On Friday, after the girls had finished VBS, we headed up to Shaver Lake for our annual camping trip with Traci's family. Everybody else wasn't arriving until Saturday, but her parents wanted an extra day for us, so we went. This is usually an enjoyable trip and a good time for relaxing, eating and playing. This year was different.
I was still sick (with the cold) when we left Friday. The drive up wasn't horrible, but I wasn't feeling well. Nonetheless we made it up there. I continued to feel sick on Saturday as well when everyone else was arriving and setting up. At one point, I went back to the trailer and just rested for a while. Fortunately, this was the last day I felt sick. Unfortunately, it was replaced by other issues.

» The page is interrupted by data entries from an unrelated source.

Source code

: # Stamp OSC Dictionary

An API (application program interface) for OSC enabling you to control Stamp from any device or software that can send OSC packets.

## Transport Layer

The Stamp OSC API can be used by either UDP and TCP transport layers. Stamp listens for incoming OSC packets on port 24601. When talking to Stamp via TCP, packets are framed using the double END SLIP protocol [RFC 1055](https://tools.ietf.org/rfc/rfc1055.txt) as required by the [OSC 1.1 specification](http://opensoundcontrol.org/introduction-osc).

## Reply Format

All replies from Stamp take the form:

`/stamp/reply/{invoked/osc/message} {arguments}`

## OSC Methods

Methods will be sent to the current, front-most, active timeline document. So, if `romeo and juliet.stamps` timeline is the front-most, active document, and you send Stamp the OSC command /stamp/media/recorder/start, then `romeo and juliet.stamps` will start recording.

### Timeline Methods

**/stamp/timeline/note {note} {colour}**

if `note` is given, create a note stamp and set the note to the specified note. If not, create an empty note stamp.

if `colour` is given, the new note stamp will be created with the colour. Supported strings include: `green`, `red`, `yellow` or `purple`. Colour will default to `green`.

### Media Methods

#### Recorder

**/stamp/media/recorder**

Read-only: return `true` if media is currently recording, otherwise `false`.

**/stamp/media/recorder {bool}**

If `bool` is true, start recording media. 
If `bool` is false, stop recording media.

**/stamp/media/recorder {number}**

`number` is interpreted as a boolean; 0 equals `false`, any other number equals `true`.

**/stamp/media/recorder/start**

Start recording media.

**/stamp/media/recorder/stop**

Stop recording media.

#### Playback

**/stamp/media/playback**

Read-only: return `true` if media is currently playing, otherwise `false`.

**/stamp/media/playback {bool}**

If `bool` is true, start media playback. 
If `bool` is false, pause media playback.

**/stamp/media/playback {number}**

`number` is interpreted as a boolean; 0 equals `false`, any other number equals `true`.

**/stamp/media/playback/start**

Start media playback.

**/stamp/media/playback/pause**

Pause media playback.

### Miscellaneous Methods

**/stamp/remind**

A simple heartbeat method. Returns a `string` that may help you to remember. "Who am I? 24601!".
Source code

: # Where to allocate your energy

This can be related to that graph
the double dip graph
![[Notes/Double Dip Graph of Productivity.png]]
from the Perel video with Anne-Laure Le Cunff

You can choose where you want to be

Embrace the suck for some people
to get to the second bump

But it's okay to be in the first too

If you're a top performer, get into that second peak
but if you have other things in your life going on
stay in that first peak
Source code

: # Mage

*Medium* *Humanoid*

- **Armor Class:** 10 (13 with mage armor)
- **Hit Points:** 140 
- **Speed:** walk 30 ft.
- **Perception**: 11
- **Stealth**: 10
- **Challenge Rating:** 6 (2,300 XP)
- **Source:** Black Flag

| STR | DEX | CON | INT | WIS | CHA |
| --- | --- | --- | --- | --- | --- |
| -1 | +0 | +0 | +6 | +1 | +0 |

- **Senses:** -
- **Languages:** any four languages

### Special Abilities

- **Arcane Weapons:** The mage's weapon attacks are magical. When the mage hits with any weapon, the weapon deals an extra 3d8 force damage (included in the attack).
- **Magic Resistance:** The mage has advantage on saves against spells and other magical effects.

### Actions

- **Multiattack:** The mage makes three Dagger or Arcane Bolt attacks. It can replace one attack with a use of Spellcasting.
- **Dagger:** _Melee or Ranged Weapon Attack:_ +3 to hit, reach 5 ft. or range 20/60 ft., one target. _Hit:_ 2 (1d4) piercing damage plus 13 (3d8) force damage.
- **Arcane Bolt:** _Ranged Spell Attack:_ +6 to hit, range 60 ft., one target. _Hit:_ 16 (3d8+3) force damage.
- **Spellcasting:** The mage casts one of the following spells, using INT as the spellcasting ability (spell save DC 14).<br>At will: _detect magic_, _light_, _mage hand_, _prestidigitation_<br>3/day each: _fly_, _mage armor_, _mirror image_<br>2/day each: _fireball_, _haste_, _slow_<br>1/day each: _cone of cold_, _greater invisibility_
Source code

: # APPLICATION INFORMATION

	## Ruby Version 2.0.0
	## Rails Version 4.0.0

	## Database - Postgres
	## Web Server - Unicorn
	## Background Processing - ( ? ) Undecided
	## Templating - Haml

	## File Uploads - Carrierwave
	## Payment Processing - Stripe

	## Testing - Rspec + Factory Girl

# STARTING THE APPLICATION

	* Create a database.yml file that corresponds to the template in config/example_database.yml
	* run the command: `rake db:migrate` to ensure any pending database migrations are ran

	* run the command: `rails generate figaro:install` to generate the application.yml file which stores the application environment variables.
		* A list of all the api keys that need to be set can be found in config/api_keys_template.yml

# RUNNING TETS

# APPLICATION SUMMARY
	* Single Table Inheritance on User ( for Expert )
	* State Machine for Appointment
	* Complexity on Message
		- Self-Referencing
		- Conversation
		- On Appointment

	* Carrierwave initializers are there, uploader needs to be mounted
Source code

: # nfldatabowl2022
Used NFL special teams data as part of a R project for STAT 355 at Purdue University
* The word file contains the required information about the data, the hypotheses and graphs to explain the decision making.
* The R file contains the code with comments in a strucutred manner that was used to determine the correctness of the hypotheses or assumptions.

The next day, the depression seemed to take over and I really didn't feel like being there. I didn't want to go to the lake. I didn't want to fake my way through the rest of the trip. I didn't want people to notice anything was wrong. I just did not want to be around people at all, especially people who know me and could probably tell if I wasn't acting like myself. But I continued on with the trip and had to deal with one incident of my mother-in-law grilling me as to why I didn't seem happy to be there. I eventually told her it was because it's not like how it used to be and that the crowd has changed. That was partly true, but a minor factor in the way I was feeling.
The truth is, I was getting down because I realized all the money people were spending or had spent while camping and that we had paid nothing. We were the freeloaders. Although my in laws didn't mind this, it didn't help how I was feeling. This was a feeling that would not leave for the remainder of the trip. It really put a damper on this year's trip.
The drive home was ok. I got pretty frustrated when we one of the girls was getting ice cream all over herself and seat. Just one of those things that when I was in the mood I was in, it can really get to me and downgrade me quickly, which it did.
Eventually we made it home and back to life at our house. I was looking forward to the rest of the week at home. I had no idea that it would turn out the way it did.